Troisième à Motegi ce vendredi, Fabio Quartararo a été compétitif mais n’est pas serein pour autant. Il observe que ses concurrents ont une certaine marge de progression, alors que lui met déjà sa Yamaha à la limite.

Propos issus du point presse de Fabio Quartararo à Motegi ce vendredi.

Fabio Quartararo aime le circuit de Motegi. Il y a gagné en Moto2, en 2018, avant d’être disqualifié pour une question de pression de pneu, puis y a obtenu un podium lors de sa seule venue en MotoGP, en 2019. Il était donc attendu devant ce vendredi, et n’a pas déçu en occupant quasi-constamment les premières positions de la première séance d’essais libres – la seule du jour, rappelons-le.
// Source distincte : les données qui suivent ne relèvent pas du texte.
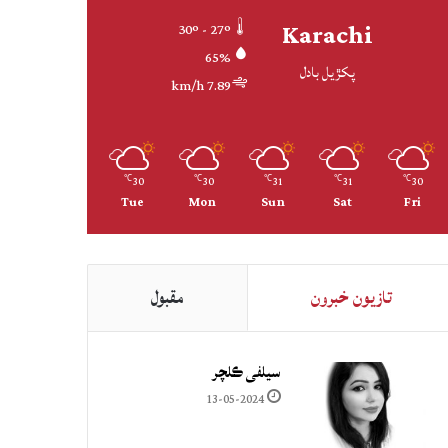
Karachi
30º - 27º
65%
پکڙيل بادل
7.89 km/h
30
30
31
31
30
℃
℃
℃
℃
℃
Tue
Mon
Sun
Sat
Fri
تازيون خبرون
مقبول
سيلفي ڪلچر
13-05-2024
Troisième à seulement 49 millièmes du meilleur temps de Jack Miller, le Français n’était pas pour autant tranquillisé par sa performance au moment de revenir sur sa journée, et pour cause : « Notre rythme n’a pas l’air trop mal, mais la marge que les autres ont par rapport à nous est énorme car j’étais à la limite dès le premier tour, et notre marge n’est pas très élevée, a-t-il souligné. C’est dur avec l’accélération, le holeshot device et l’aéro qu’ont Ducati. Mais on a fait de notre mieux et c’était assez bien. »

Le pilote Yamaha va jusqu’à espérer une qualification sous la pluie, « parce que là on est à la limite. On va peut-être pouvoir améliorer un petit peu mais les autres… Ils sont au-dessus, ils ont fait quelque chose de très gros », répète-t-il. Finalement le même schéma que lors des Grands Prix précédents. « C’est dur parce que tu fais ton maximum ce n’est jamais assez. Mais il faut garder le moral jusqu’à la fin. »
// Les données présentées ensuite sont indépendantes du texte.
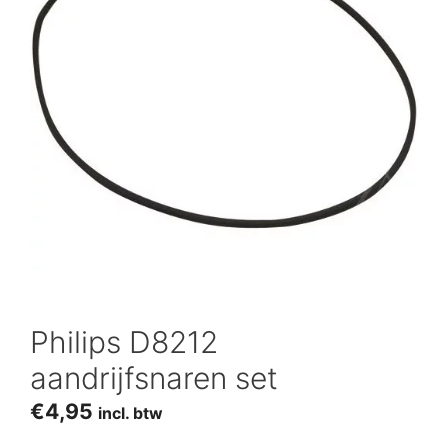
Philips D8212
aandrijfsnaren set
€
4,95
incl. btw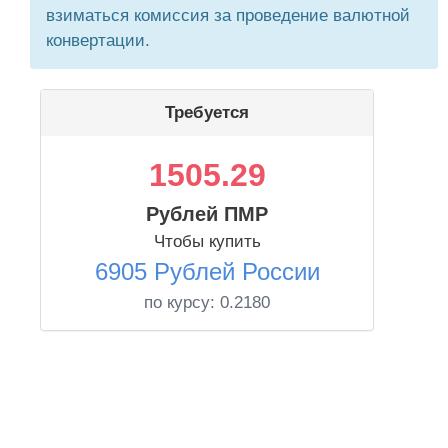
взиматься комиссия за проведение валютной
конвертации.
Требуется
1505.29
Рублей ПМР
Чтобы купить
6905 Рублей России
по курсу:
0.2180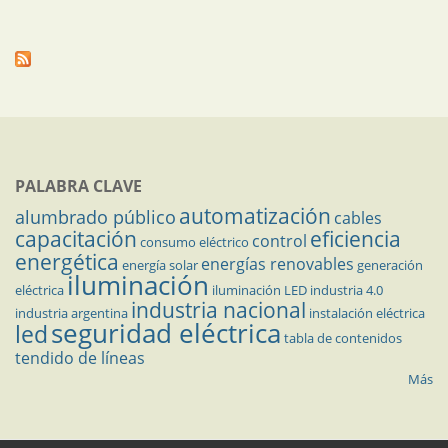
PALABRA CLAVE
automatización
alumbrado público
cables
capacitación
eficiencia
control
consumo eléctrico
energética
energías renovables
energía solar
generación
iluminación
eléctrica
iluminación LED
industria 4.0
industria nacional
industria argentina
instalación eléctrica
seguridad eléctrica
led
tabla de contenidos
tendido de líneas
Más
Les éléments testés à Misano, début septembre, pourraient l’aider à combler cet écart en 2023, mais « ça ne fait pas encore la différence, affirme-t-il. Ça va pas mal aider mais là ce n’est pas qu’en moteur, il y a plein de choses en aérodynamique, c’est à un autre niveau. Même en tenue la route la moto est vraiment sur un rail. Ça va être dur sur les cinq dernières courses mais on ne ne va rien lâcher », promet le leader du championnat.

Malheureux lors du dernier Grand Prix, où il a chuté après un contact avec Marc Marquez, il traverse cette épreuve japonaise avec seulement 10 points d’avance sur son dauphin, Francesco Bagnaia, deuxième du jour. Son accident lui a coûté cher au classement, mais n’affectera pas sa manière de rouler ce week-end. « C’était bizarre au début car ça brûlait un peu, mais après quelques tours tu t’adaptes et ce n’est rien. Ça n’affectera pas mon pilotage », a-t-il rassuré.